TEKS BACAAN:
==============================

Beliau memberikan contoh seseorang yang baru
pulang dari kerja atau aktivitas di luar rumah, lalu sesampai di
rumah langsung memegang buku atau membaca Al-Quran dengan alasan ia
punya target ibadah yang harus ia capai dalam waktu tertentu, sehingga
ia menggunakan waktu yang semestinya ia gunakan untuk keluarga.
Padahal, istrinya sudah lama menunggu kepulangannya dan merindukan
kehadirannya.
Syaikh Al-Buthi mengkritik perbuatan
semacam itu dan mengatakan bahwa orang itu tidak memahami hakikat
ibadah. Padahal, bercanda dan bersenda gurau dengan istri juga
merupakan salah satu bentuk ibadah jika dilakukan pada tempat dan
waktunya.
Tidakkah kita memperhatikan hadis yang berbunyi,
"Setiap yang melenakan seorang muslim adalah kebatilan, kecuali tiga
hal: melempar panah, melatih kuda dan bercanda dengan keluarga (istri).
Ketiga hal itu adalah haq (kebenaran)" (HR. Tirmidzi).
Dalam
hadis lain, Rasulullah SAW bersabda, "Dalam kemaluan istrimu ada
sedekah." Sebagian sahabat bertanya, "Wahai Rasulullah, apakah
seseorang di antara kami mendatangi istrinya lalu mendapatkan pahala?"
Rasulullah SAW menjawab, "Tidakkah kau lihat seandainya ia meletakkan
kemaluannya di tempat yang haram, apakah ia mendapatkan dosa?" Sahabat
menjawab, "Ya." Beliau melanjutkan, "Begitu juga jika ia
meletakkannya di tempat yang halal, dia mendapatkan pahala." (HR.
Muslim)
Jadi, seorang muslim seharusnya
senantiasa melakukan perbuatan yang terbaik dan sesuai dengan tempat,
waktu dan kondisinya. Di setiap tempat ada perbuatan dan di setiap
waktu ada haknya masing-masing. Adakalanya sebuah ibadah tidak cocok
jika dilakukan tidak pada tempat dan waktunya.
Selanjutnya,
Muhammad bin Ali Al-Qashab berkata, "Tasawuf adalah akhlak mulia yang
muncul di zaman mulia dari pribadi mulia bersama kaum mulia."
Syaikh
Al-Buthi menjelaskan bahwa yang dimaksud "zaman mulia" adalah zaman
Nabi SAW, "pribadi mulia" adalah Nabi SAW itu sendiri, sedangkan "kaum
mulia" adalah para sahabat.

==============================

DATA TERSEDIA:
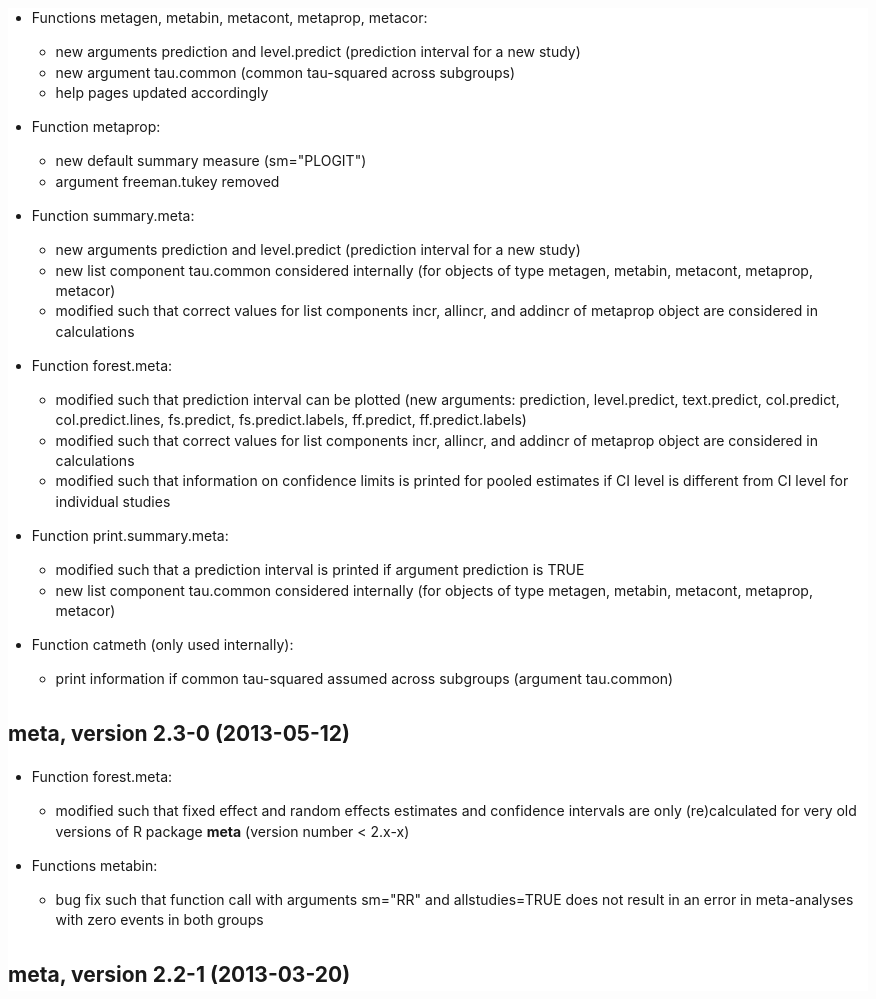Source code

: * Functions metagen, metabin, metacont, metaprop, metacor:
  - new arguments prediction and level.predict
  (prediction interval for a new study)
  - new argument tau.common (common tau-squared across subgroups)
  - help pages updated accordingly

* Function metaprop:
  - new default summary measure (sm="PLOGIT")
  - argument freeman.tukey removed

* Function summary.meta:
  - new arguments prediction and level.predict
  (prediction interval for a new study)
  - new list component tau.common considered internally (for objects of
  type metagen, metabin, metacont, metaprop, metacor)
  - modified such that correct values for list components incr, allincr,
  and addincr of metaprop object are considered in calculations

* Function forest.meta:
  - modified such that prediction interval can be plotted
  (new arguments: prediction, level.predict, text.predict,
   col.predict, col.predict.lines, fs.predict, fs.predict.labels,
   ff.predict, ff.predict.labels)
  - modified such that correct values for list components incr, allincr,
  and addincr of metaprop object are considered in calculations
  - modified such that information on confidence limits is printed for
  pooled estimates if CI level is different from CI level for
  individual studies

* Function print.summary.meta:
  - modified such that a prediction interval is printed if argument
  prediction is TRUE
  - new list component tau.common considered internally (for objects of
  type metagen, metabin, metacont, metaprop, metacor)

* Function catmeth (only used internally):
  - print information if common tau-squared assumed across
  subgroups (argument tau.common)


## meta, version 2.3-0 (2013-05-12)

* Function forest.meta:
  - modified such that fixed effect and random effects estimates and
    confidence intervals are only (re)calculated for very old versions
    of R package **meta** (version number < 2.x-x)

* Functions metabin:
  - bug fix such that function call with arguments sm="RR" and
    allstudies=TRUE does not result in an error in meta-analyses with
    zero events in both groups


## meta, version 2.2-1 (2013-03-20)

==============================

YANG DIMINTA:
Periksa apakah tiap pernyataan berikut cocok dengan teks tentang hakikat ibadah di atas. Jawab ya atau tidak untuk setiap nomor, lalu kutip kata-kata teks yang menentukan jawabannya.
1. Syaikh Al-Buthi mengkritik orang yang sepulang kerja langsung membaca buku atau Al-Quran padahal waktunya semestinya untuk keluarga.
2. Menurut hadis riwayat Tirmidzi, ada empat hal yang dikecualikan dari kebatilan.
3. Menurut Syaikh Al-Buthi, yang dimaksud "kaum mulia" adalah keluarga Nabi SAW.

HASIL:
1. Ya: "Syaikh Al-Buthi mengkritik perbuatan semacam itu"
2. Tidak: "kecuali tiga hal"
3. Tidak: sedangkan "kaum mulia" adalah para sahabat